• _WHAT IS EXPECTED_
Output the line that contains "Japan Meteorological Agency", then every line beneath it through the end of the records, exactly as given and with no other lines.

········

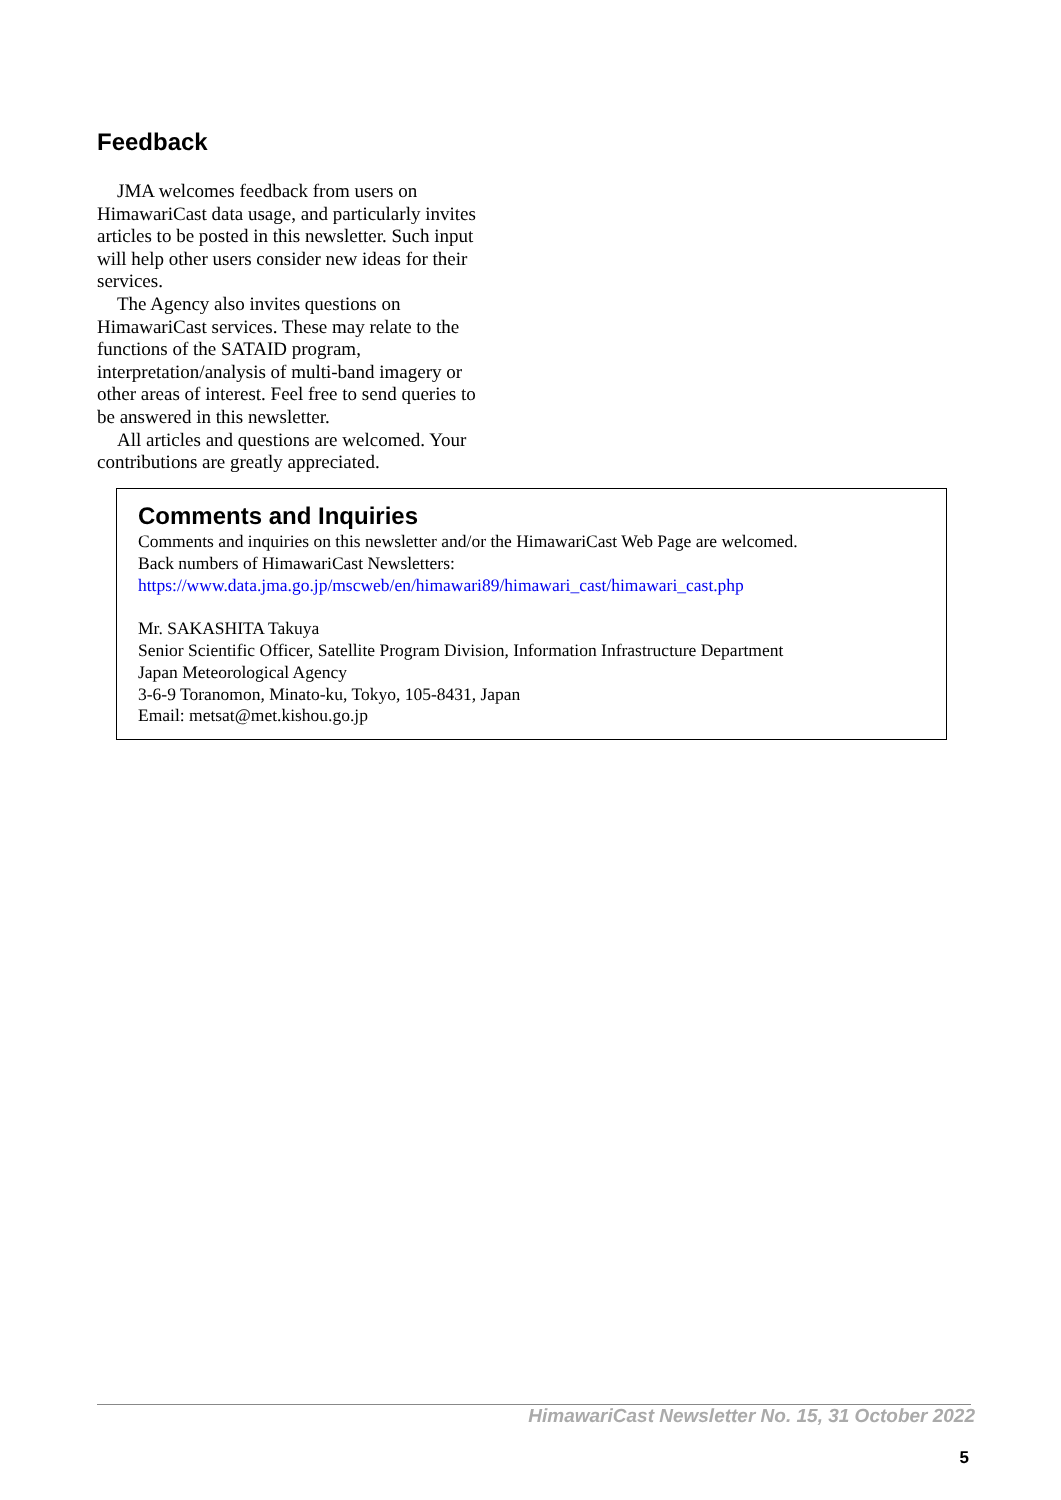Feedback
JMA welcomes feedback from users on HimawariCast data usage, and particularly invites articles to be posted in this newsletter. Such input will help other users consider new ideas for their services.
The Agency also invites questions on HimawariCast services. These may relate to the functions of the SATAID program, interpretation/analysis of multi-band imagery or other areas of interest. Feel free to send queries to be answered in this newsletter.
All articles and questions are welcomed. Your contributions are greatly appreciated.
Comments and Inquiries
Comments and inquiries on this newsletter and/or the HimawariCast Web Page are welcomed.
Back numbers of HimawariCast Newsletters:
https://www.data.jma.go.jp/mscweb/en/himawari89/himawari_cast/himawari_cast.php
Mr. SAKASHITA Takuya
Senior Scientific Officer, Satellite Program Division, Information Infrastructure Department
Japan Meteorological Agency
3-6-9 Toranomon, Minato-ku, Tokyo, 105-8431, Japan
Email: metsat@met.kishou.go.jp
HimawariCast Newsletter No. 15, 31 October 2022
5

········

• _ANSWER SPACE_
Japan Meteorological Agency
3-6-9 Toranomon, Minato-ku, Tokyo, 105-8431, Japan
Email: metsat@met.kishou.go.jp
HimawariCast Newsletter No. 15, 31 October 2022
5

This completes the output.